## ASSIGNMENT
Once you find the line containing "Table 4: IEF", set down exactly that line and every one after it through the end of the listing below, with both ends included and any pictures omitted.

## MATERIAL PROVIDED

==========

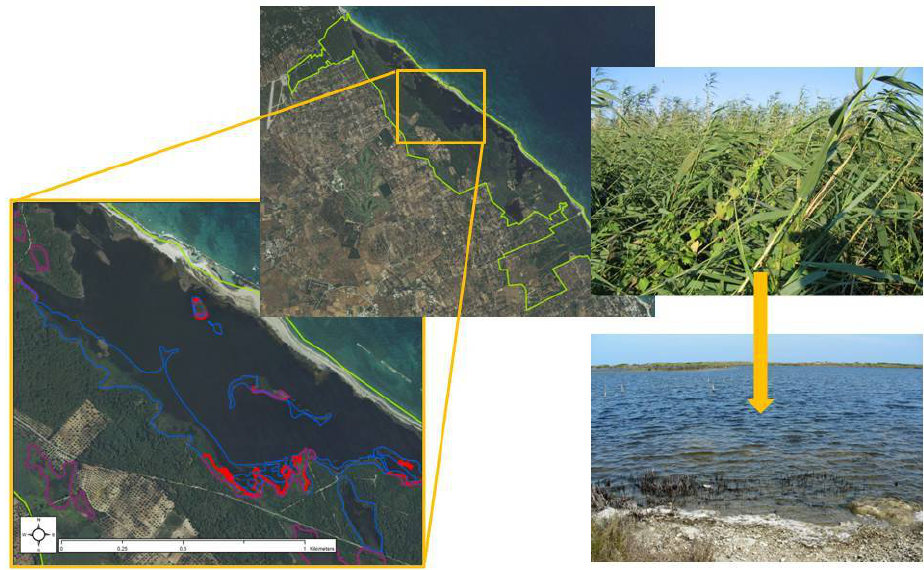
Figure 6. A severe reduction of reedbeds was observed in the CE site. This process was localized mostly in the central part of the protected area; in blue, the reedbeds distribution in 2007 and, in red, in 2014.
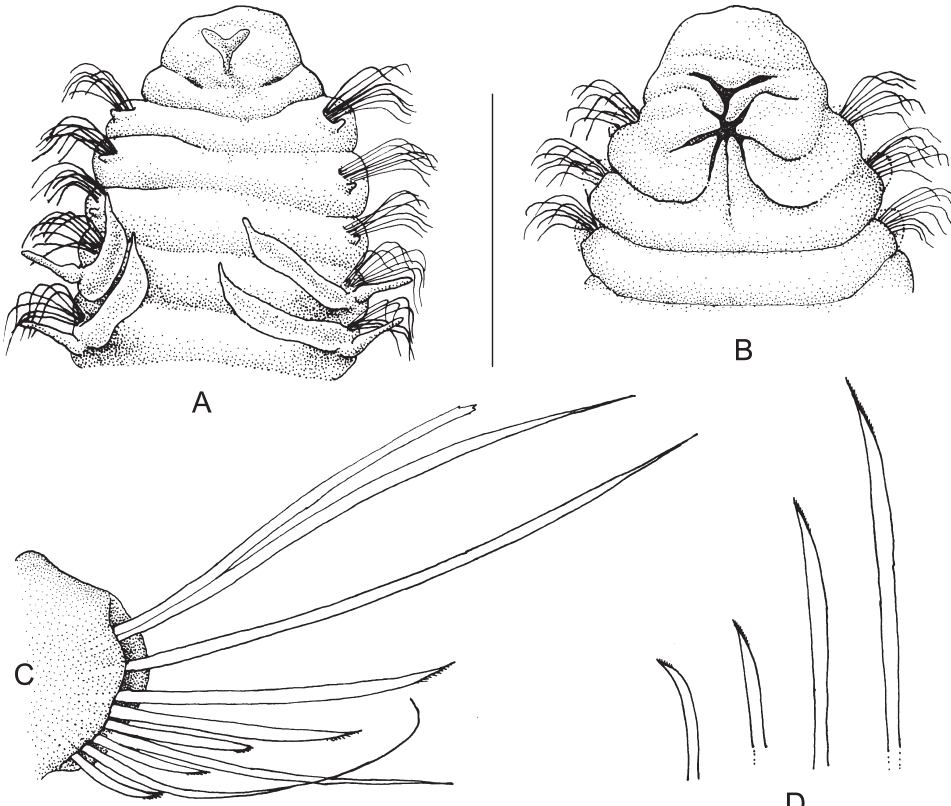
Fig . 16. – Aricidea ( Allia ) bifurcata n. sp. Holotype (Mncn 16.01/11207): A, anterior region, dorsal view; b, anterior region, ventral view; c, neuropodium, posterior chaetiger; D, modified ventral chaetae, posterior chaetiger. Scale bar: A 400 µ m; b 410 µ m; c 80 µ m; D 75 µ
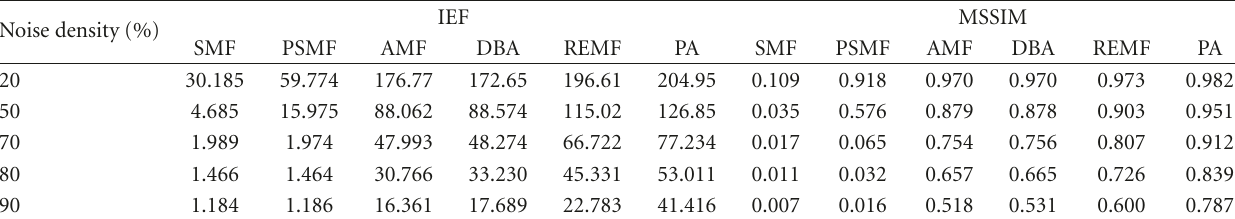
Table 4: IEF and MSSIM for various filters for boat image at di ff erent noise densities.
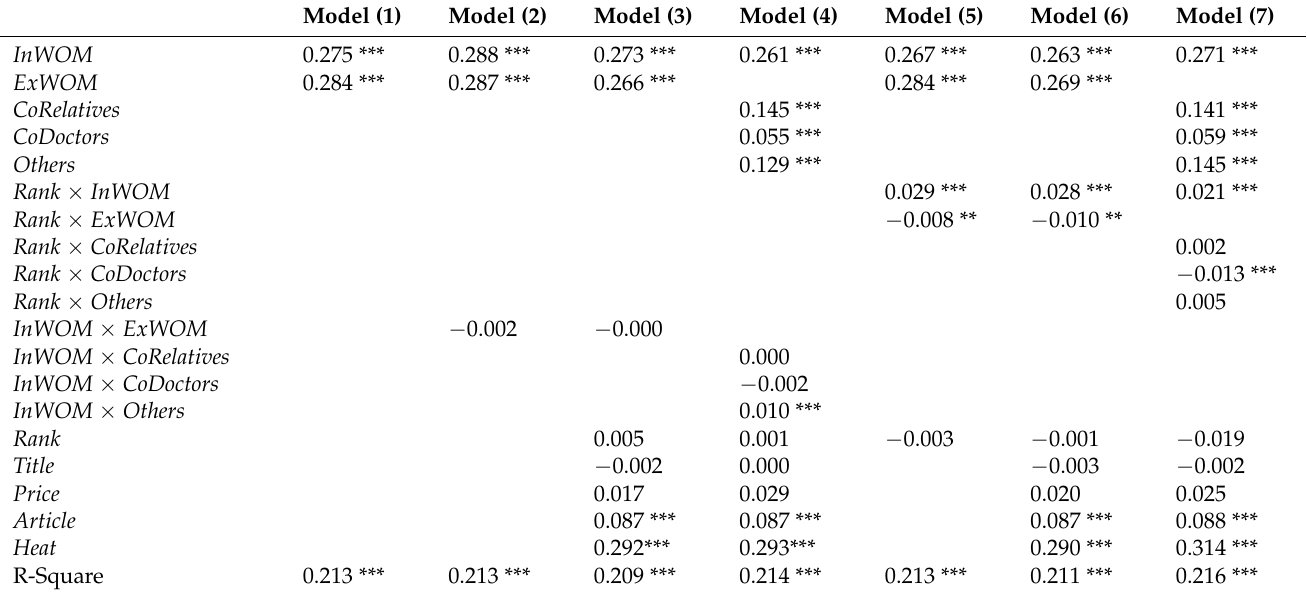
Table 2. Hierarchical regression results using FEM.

==========

## SOLUTION FOR THIS PROBLEM
Table 4: IEF and MSSIM for various filters for boat image at di ff erent noise densities.
Table 2. Hierarchical regression results using FEM.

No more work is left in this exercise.